June 3, 2011

Guest Post: Confessions of a ...

Our next guest blog comes from Zoe.
Zoe and I served together on Westmont's Spring Break in the City core team during our sophomore year.
During that year I was completely intimidated by her.
Zoe, I have never told you this before. I was. You're just that great.
Knowing Zoe is like having your own personal Jane Austen heroine around. 
Thoughtful, witty, put together, wise, creative, a good friend. She's what I would call "an accomplished woman."
(Yes, Mr. Darcy, you scoundral, she even improves her mind with extensive reading.)
And she blogs! Check her out on her regular blog Long Distance Lobsters
Hey. This confession thing is hard (even for the most accomplished among us)-- it's time to love on Zoe for sharing her heart with us!!

{do you have something to confess? email reliasen@gmail.com and get it off your chest}

Confessions of a New Mama

I’m a pretty open book, especially if you can see me face to face. It’s hard for me to hide what I’m really thinking and I have a tendency to over-share. My grandfather says I have “logorrhea” a.k.a.  “diarrhea of the mouth.” (for proof, note the exorbitant length of this post)

For the past several months, I even let my logorrhea spill out into the internet and joined throngs of bloggers, effusing even more of the thoughts filling my head. It was great fun, sharing my life with whichever other three or so readers might be kind enough to care that day. I felt like I even encouraged a few people by being honest about things that challenged me instead of being one more model of flawless perfection making others feel guilty for not living up to impossible standards. Maybe they could see that there were others who struggled with things they struggled with, they were not alone, life isn’t really a cakewalk. My transparency could possibly have been a gift – not just me getting weight off my chest.

Now I am a new mom (my baby Sofia is four months old) and I struggle with so much day-to-day. I want to share confessions and challenges with others so they know they’re not alone. I am certainly encouraged by other mommy bloggers who comfort me with their honesty.  But here is my own “confessions of a new mom”: I’m too afraid to confess.
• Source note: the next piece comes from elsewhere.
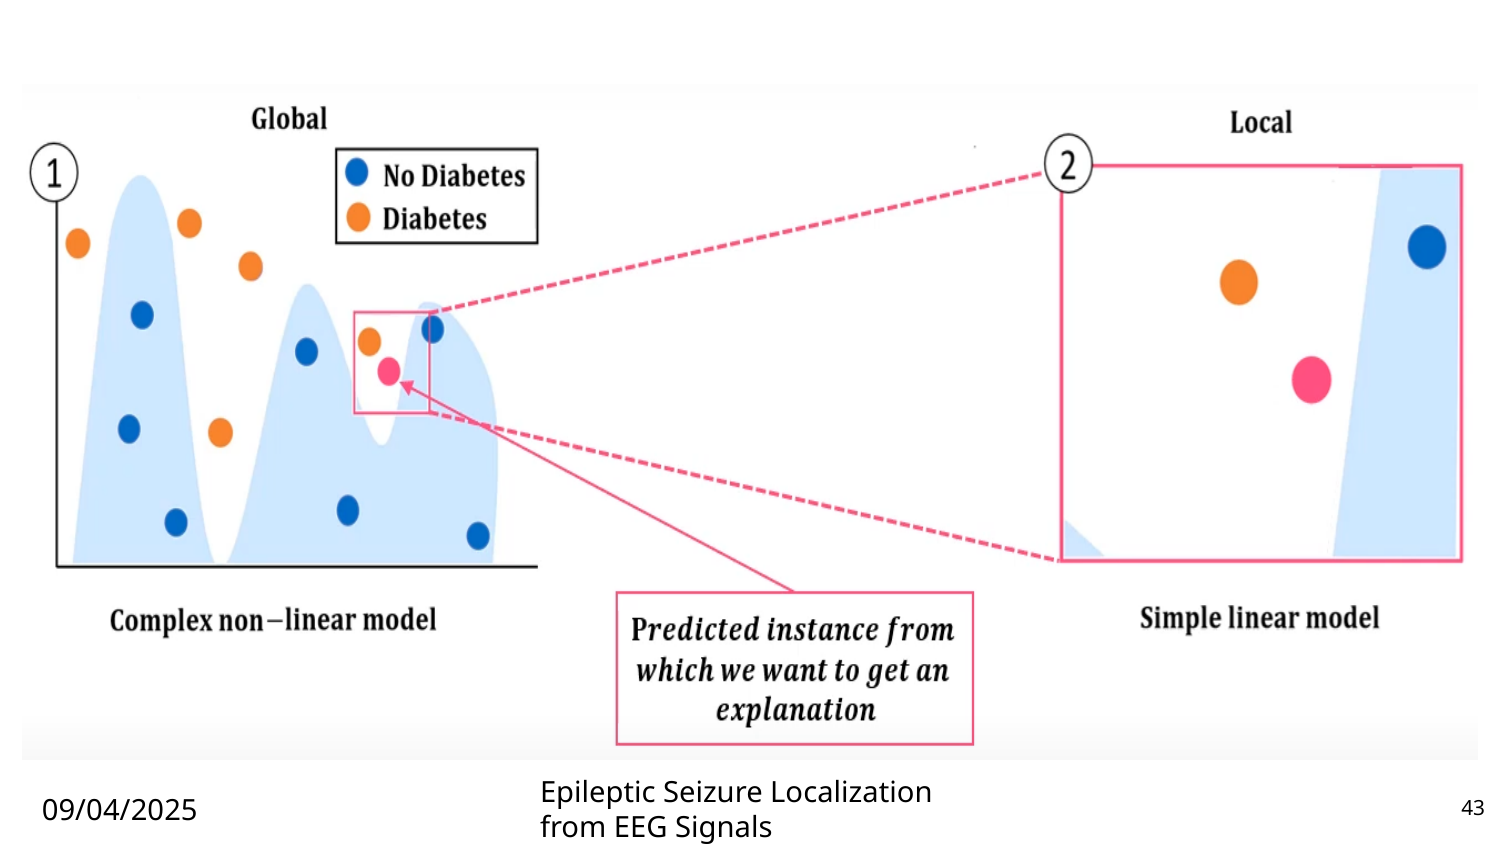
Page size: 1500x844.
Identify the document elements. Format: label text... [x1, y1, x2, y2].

slide_number ‹#› [1410, 776, 1500, 842]
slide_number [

In all my working years, I have had at least twenty-four different direct supervisors. Too many of those bosses micro-managed to a life-stifling degree. Frankly, its pretty grand having no one supervise me at my “job” right now. Granted, in order to enjoy this luxury a) I’m working at least twice as many hours now [and “on call” for the rest of the “day,” while Sofia sleeps] and b) I get none of the support a supervisor is supposed to supply in exchange for the management. Making public my confessions feels a bit too much like I’d be inviting the nastier supervisors to rain on my parade that is the joy of being Sofia’s mom right now. 

Furthermore, my training is in social work. My emphasis was on childhood mental health. That’s kind of like getting a degree in judging people’s parenting. I know more than the average woman about how important it is to take good care of this fragile little thing that will one day grow up to have an affect on society – be it good or bad – she will for certain shape the world she lives in. I know that basically whatever I do as a mom, there’s someone out there who will disagree with my approach. Shoot. The fact that I even am a mom, that unqualified little me would consciously choose to bear offspring in the first place, probably offends plenty of people.

This whole raising a kid thing is so much more intimate and precious than I ever could have imagined. It’s one thing for people to critique how I write a letter, analyze research, put together a layout, counsel a child, or create an excel spreadsheet [I’m darn good at creating spreadsheets by the way]. It’s something altogether more terrifying for someone to evaluate whether I love my own child correctly. I need grace like I’ve never needed it before.

I have never poured myself into something more fully. I have never felt a force more strongly than when I love my daughter. And I have never felt so incompetent and unsure of how I’m going about the work.

So maybe, hypothetically, there’s tons I need to confess. Maybe another mom out there would feel better knowing things like how, hypothetically, I might not quite do tummy time the “several” times per day that my doctor commands, because a) it hurts my heart to hear my baby girl cry from the discomfort and b) I’m just too worn out and maybe a little bit lazy. At least right this minute, I’m not quite ready to share many of those things that, hypothetically, I might be feeling. But maybe I’m not alone in that, and maybe even the fact that I confess that I’m afraid to confess brings someone else a little comfort?

I hope at least that this can highlight how incredibly strong the women, like Becca, are who can put themselves out there. Courageous are the women who reveal all their struggles with getting their kids to sleep, helping them reach all their developmental milestones, breaking down from public diaper disasters. I am so relieved, entertained, encouraged by the tales they share. When I grow up, I want to be like them. Pray for me that I will get there soon. For now, I’m gonna take a little more time to enjoy this supervisor-free season where I can hide in my ignorance, love my baby girl the best way I know how, and celebrate the mama’s who give me greater goals to strive for.  

1 comment:

  1. Thanks for that amazing introduction Becca! Higher praise than I deserve.